It’s Pride week in the nation’s capital and the city’s mayor has one thing to say to Canadians:

“It doesn’t matter who you love. It’s your life. Live it as you should.”

As simple as it sounds, it’s a message Ottawa Mayor Jim Watson said he wishes he heard when he was a teenager growing up in the 1970s and struggling to come to terms with his sexuality. Perhaps it would have encouraged him not to wait nearly four decades to come out as gay.

On Saturday, Watson finally wrenched open the closet door in a personal column published in the Ottawa Citizen.

“I’m gay,” he wrote. “There – I said it; or rather, wrote it. Those two words took me almost four decades to utter, but as they say, ‘Better late than never.’”

In the days since his public declaration, Watson said the responses to it have been mostly positive.
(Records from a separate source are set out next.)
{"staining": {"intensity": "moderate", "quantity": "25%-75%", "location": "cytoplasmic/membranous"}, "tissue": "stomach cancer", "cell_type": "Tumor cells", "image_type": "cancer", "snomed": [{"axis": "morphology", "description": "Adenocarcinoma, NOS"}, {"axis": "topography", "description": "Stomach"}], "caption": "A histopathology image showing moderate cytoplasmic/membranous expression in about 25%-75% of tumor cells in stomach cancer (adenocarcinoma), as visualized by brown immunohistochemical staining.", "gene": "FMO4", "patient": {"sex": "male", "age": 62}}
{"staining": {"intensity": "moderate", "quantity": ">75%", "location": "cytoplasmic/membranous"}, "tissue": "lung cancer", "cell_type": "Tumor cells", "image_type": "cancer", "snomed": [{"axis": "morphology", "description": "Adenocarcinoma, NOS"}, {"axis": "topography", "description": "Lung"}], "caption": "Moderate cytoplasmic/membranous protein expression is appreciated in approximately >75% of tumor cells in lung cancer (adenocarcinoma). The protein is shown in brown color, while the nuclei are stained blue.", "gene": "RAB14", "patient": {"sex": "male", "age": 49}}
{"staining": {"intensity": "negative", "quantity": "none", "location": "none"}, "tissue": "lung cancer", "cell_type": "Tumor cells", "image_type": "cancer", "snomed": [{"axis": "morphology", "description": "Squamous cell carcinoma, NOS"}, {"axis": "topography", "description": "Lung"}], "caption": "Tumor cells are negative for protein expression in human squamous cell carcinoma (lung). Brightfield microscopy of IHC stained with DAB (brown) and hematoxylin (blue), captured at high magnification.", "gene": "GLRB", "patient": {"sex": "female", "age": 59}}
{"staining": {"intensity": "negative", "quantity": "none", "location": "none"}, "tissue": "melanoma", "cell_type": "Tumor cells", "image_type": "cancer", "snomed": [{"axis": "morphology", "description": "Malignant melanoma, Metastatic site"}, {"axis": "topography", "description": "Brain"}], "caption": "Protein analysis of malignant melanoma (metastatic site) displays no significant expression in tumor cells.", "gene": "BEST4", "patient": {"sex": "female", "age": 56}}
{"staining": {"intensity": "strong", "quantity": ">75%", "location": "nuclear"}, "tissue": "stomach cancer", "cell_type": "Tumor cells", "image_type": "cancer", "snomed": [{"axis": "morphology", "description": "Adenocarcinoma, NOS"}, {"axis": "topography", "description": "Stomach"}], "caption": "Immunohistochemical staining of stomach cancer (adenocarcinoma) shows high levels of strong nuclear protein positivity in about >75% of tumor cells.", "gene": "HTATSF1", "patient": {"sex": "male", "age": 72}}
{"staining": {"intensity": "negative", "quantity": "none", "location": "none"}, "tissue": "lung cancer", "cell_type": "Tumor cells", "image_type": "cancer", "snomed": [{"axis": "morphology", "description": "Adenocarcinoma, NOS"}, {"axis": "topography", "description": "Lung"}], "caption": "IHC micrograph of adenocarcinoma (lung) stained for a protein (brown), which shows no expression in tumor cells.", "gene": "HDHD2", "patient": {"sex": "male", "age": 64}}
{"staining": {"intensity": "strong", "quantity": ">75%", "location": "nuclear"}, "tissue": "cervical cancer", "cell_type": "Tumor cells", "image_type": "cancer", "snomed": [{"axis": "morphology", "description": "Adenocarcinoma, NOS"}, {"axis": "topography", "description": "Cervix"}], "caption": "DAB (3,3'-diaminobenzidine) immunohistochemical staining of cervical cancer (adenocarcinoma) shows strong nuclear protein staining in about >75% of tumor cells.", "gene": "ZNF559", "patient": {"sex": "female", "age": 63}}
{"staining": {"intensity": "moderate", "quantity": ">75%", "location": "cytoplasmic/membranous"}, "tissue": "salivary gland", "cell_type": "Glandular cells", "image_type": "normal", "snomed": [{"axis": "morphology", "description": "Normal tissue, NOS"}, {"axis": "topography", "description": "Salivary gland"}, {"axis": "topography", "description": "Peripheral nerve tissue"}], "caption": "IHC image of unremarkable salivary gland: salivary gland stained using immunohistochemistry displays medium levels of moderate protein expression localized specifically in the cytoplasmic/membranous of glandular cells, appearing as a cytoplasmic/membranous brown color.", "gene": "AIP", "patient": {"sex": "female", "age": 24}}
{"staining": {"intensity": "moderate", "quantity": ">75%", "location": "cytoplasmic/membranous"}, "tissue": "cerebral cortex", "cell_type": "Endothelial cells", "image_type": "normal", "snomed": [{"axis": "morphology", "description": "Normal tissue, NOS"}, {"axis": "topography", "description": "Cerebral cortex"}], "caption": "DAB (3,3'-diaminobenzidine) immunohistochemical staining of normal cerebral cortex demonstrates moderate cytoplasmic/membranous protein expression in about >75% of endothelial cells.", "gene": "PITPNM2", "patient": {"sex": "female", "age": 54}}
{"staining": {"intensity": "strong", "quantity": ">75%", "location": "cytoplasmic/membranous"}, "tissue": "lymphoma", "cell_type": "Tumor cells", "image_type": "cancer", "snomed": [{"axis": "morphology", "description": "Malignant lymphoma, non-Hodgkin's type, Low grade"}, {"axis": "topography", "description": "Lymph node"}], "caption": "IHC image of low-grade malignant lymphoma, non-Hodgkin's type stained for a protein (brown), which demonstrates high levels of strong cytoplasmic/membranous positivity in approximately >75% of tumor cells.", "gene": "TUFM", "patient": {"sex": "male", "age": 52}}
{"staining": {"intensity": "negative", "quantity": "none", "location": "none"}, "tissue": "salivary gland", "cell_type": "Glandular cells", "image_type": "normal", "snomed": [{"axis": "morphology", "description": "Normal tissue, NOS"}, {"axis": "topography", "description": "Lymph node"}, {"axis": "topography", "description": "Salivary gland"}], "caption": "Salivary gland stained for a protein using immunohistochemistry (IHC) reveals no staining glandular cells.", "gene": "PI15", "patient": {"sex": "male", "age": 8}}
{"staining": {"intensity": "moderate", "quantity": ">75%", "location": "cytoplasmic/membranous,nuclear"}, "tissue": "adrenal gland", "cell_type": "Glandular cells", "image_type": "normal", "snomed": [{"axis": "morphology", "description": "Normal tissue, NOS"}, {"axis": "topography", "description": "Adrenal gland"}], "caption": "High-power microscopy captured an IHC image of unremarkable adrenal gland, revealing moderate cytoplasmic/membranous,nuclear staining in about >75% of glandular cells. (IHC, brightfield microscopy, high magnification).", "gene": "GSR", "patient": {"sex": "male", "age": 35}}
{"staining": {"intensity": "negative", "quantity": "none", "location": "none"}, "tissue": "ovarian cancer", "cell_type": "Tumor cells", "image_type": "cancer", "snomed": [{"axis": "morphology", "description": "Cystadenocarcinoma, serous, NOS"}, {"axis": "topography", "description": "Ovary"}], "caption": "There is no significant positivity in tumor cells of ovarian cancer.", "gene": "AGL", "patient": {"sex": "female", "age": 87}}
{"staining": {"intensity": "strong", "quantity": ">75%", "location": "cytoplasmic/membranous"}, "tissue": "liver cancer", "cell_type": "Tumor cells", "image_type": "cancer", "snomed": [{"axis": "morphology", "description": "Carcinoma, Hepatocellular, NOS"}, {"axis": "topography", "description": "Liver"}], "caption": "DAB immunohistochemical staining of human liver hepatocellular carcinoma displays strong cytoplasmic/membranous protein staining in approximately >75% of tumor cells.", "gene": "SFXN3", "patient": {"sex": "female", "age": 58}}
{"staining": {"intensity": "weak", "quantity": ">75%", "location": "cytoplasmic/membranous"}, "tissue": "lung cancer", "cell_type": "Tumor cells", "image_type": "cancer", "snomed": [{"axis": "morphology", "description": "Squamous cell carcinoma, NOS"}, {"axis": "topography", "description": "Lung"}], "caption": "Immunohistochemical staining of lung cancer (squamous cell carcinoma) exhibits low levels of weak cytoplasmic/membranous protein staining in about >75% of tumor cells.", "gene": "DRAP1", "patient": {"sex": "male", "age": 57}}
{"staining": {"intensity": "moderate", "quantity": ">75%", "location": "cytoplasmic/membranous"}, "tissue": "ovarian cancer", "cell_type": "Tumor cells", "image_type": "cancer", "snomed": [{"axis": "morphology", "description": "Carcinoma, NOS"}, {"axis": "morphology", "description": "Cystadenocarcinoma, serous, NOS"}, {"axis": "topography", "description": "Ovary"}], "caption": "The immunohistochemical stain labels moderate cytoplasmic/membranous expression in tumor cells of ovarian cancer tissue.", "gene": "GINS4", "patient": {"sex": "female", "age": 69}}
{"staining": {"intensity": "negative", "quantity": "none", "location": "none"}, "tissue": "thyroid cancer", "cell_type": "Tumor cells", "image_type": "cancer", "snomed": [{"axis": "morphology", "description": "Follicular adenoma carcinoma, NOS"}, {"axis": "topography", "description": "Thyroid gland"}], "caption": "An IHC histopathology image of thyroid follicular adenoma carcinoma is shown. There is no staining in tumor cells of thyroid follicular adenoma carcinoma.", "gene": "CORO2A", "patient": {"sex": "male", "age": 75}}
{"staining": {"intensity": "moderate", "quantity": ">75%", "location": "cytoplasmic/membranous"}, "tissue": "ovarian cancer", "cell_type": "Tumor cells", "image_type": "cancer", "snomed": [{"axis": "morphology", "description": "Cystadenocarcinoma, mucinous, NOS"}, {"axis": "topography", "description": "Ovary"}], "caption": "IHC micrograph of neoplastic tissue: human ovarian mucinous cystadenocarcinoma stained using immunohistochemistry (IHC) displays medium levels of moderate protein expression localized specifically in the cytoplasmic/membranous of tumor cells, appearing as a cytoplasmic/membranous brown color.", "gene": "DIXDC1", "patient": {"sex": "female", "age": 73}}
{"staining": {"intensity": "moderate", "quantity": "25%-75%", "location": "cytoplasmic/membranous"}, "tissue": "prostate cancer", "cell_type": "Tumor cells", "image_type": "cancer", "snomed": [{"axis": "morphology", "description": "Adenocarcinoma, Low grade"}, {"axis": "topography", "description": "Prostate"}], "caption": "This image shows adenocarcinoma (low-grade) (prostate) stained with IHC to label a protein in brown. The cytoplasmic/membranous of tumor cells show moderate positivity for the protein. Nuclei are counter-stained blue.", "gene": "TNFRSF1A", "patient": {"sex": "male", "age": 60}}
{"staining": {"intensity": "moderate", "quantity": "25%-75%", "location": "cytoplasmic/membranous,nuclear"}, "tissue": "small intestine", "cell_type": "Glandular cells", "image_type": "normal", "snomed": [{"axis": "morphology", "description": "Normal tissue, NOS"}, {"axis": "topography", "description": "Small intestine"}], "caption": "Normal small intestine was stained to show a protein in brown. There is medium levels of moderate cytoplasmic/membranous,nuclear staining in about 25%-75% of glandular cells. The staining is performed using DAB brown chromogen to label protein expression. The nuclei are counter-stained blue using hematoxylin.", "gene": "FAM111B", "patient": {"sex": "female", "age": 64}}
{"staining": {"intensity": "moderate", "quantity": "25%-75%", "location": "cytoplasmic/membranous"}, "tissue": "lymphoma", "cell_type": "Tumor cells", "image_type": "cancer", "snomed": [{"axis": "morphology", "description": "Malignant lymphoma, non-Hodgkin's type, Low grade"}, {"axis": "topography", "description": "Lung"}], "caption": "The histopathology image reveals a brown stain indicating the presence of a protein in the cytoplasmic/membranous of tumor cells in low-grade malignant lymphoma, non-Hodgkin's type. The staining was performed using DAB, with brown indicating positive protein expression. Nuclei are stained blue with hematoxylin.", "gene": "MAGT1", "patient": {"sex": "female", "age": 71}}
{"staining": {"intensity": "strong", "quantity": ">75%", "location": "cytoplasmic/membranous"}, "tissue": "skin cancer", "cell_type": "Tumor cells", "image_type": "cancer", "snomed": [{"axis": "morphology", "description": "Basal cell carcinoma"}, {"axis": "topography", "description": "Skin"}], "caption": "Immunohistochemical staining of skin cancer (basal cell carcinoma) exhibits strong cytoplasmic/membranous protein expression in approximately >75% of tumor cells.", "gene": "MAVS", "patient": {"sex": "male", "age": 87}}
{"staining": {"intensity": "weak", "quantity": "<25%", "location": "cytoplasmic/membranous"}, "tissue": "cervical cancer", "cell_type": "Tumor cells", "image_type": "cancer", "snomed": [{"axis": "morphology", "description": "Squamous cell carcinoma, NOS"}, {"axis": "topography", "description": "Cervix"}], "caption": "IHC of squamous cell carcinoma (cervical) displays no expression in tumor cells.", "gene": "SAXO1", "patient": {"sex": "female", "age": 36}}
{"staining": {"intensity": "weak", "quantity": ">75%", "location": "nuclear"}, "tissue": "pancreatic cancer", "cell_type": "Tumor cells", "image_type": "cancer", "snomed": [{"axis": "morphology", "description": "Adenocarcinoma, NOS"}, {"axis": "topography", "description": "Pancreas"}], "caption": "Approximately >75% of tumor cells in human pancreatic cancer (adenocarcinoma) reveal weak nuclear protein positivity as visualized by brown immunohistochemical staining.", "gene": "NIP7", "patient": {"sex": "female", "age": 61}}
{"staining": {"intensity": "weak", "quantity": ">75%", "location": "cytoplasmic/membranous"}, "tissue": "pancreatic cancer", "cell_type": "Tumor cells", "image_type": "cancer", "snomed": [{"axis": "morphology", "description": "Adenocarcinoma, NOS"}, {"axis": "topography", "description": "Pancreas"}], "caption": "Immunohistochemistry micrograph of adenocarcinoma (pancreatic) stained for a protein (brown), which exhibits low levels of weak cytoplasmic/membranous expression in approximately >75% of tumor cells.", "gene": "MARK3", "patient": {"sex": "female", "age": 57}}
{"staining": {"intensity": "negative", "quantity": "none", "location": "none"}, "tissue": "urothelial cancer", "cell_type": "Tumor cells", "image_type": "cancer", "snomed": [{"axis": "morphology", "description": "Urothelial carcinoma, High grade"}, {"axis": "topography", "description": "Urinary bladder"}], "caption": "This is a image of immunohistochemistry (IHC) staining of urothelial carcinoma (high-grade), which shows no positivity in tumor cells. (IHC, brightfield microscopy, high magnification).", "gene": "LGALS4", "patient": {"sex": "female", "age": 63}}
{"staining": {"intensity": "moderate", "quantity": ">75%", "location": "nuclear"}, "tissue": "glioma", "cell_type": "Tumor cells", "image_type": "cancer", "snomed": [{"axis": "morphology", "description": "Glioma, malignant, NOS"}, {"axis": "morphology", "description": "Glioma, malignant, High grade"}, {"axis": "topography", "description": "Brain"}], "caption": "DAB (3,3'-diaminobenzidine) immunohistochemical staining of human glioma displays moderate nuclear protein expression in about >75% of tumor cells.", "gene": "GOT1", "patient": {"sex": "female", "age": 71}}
“People have been very, very kind,” he told CTV’s Your Morning on Tuesday. “About 95 per cent of the emails and tweets and so on have been very, very positive and I’m grateful for that.”

As for that other five per cent?

Watson said he’s not taking the insults lying down.

“Social media is an anonymous way to attack people,” he said. “You grow a thicker skin when you’re in politics like I’ve been for many years, but I think it’s just standing up to these bullies and pushing back.”

The mayor isn’t the only one in Ottawa fighting back against homophobia in the city.

On the same day that Watson’s column was published in the paper, a family storytelling event involving drag queens in Ottawa’s Bells Corner neighbourhood was interrupted by an anti-LGBTQ protester. Video of the incident showed the host of the event, Adrianna Exposee, confronting the protester while several other attendees joined her and asked the man to leave.

In response, police officers provided extra security and LGBTQ supporters were out in full force for another Pride event in Ottawa the following day.

“I think the community responded very well,” Watson said. “The very next day they had a Pride picnic in a neighbourhood called Hintonburg and a lot of people showed up just to ensure that that incident that happened in Bells Corner didn’t happen again.”

Watson said it’s important for LGBTQ supporters to keep holding Pride events and pushing back against homophobia.

“There’s still discrimination and still hatred in some people’s hearts and minds and you have to be really aggressive to stand up to that,” he said.

That mindset is especially important in schools where young people require extra supports, Watson said.

“It’s a lot tougher as a young person because of all of the pressures of being in school and cyberbullying and everything else,” he said. “I think students do need some help, whether they can get it from their parents, the school, the more information the better.”

The mayor noted in his column that there weren’t any LGBTQ clubs or Gay-Straight Alliances for him to join when he was in high school. If there were, it might have been easier for him.

That’s why Watson said he thinks current provincial policies in Ontario and in Alberta that are rolling back supports for LGBTQ students are “very regressive.”

“When I see governments that are sort of pulling back on allowing schools and teachers to help students, I don’t think that’s helpful at all,” he said.

Watson said he hopes his decision to come out as gay at the age of 58 will help young Canadians learn from his experience.

“You should be comfortable with yourself when you want to come out,” he said. “If you don’t want to come out, that’s your business. No one should pressure you, but think about coming out earlier because I regret not coming out earlier. Don’t wait for 40 years.”